There was also bluestone edging, a bluestone-lined well, cracked concrete and weathered, mossy bricks, all of which were kept to imbue the garden with what Warner describes as a sense of “an evolving and ongoing history”. An existing willow tree, two cherry plums and a couple of patches of vinca were also preserved to evoke times past.
But these old elements were paired with unashamedly new elements that feel pared back and subtle. The latest incursions play up the textures and character of what was there before.
The old concrete and brick paving now sits alongside chunky gravel, the retained trees and shrubs are now surrounded by relaxed feeling grasses, wattles and wildflowers, and the entire site is bound by contemporary square picket fencing.
A stockpile of bluestone found on site has been used to construct a formal arrangement of raised vegetable beds, positioned in the same spot as photographs suggest a vegetable garden had existed before. But the swale that has been established – to improve drainage – around the block’s perimeter is an entirely new development. It has been filled with Indigenous species that can cope with the intermittently wet and dry conditions, plants that would have been present before European settlement, and that possibly remained in the Kelly’s time too.
The whole effect feels resilient in the face of our changing climate and, while there are strong links to the past, the garden doesn’t feel out of place in what is now an urban growth corridor.
In Kelly’s day, this area was harsh farming country, but new houses and roads are steadily moving closer to this property that was purchased by the Victorian Government in 2019 and was revitalised under the supervision of Heritage Victoria.
Warner says that, 160 years after the Kelly family left Beveridge, it’s impossible to know the kind of garden they kept.
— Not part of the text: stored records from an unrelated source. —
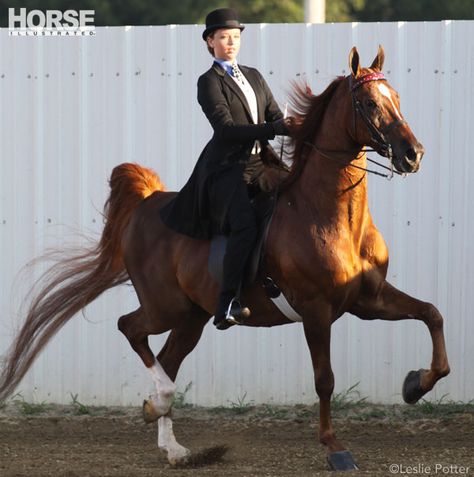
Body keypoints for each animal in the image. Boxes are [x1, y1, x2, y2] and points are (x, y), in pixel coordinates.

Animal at [0, 46, 450, 470]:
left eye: (396, 97)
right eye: (370, 103)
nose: (414, 154)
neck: (329, 215)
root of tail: (147, 203)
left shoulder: (367, 300)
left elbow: (432, 314)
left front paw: (416, 384)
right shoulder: (317, 310)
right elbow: (325, 379)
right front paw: (334, 448)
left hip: (192, 317)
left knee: (167, 359)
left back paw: (173, 444)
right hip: (165, 307)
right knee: (130, 328)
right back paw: (157, 404)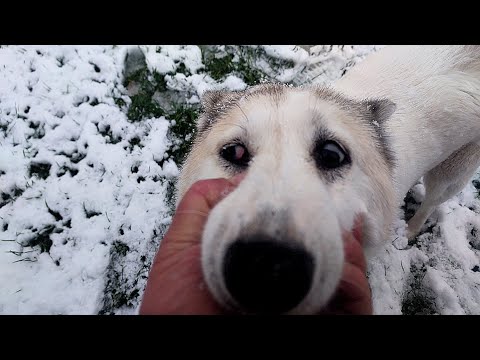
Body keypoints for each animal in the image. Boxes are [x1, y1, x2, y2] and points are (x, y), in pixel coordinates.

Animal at [175, 46, 480, 314]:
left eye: (332, 155)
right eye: (234, 152)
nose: (268, 268)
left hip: (451, 172)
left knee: (432, 200)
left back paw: (410, 229)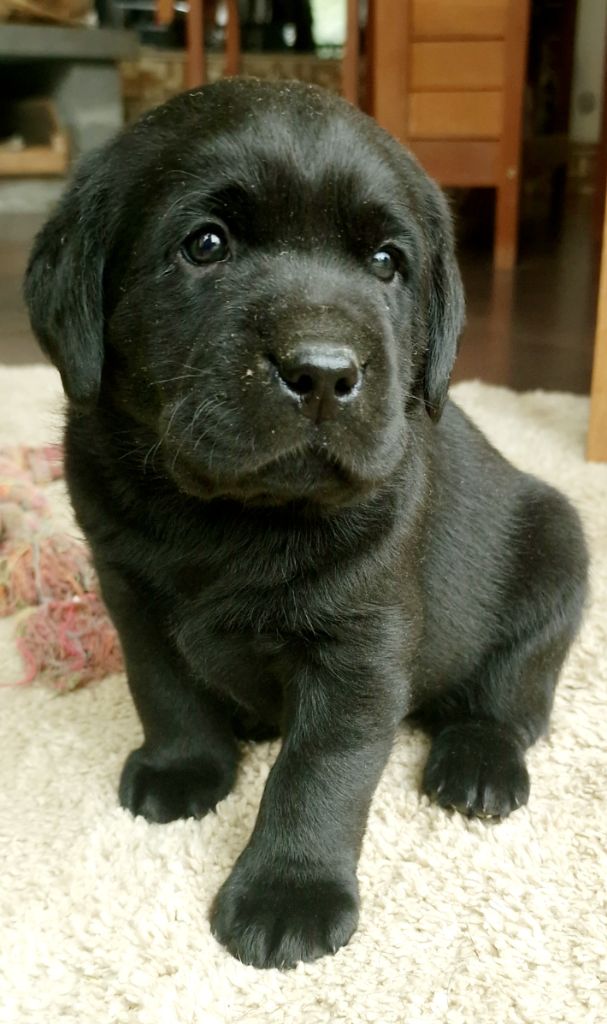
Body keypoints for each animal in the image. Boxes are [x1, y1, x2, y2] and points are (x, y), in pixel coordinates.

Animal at [24, 79, 585, 966]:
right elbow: (163, 689)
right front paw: (185, 767)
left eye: (387, 262)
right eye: (205, 245)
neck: (227, 515)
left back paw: (477, 765)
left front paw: (288, 891)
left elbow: (319, 771)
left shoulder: (358, 647)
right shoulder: (128, 592)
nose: (322, 372)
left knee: (513, 702)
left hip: (556, 556)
There is no telling precisely what landscape details date from their time and what might have been introduced by later occupants. But what is undeniable is that the retention of elements of times gone by serves to highlight the cyclical processes of ageing and renewal.
Warner’s advice to others tending gardens with history is to take your time before making any big changes. “Think about the possibilities and don’t go in straightaway and remove all traces of the past. Consider what might be kept and what that might still offer in terms of garden interest.”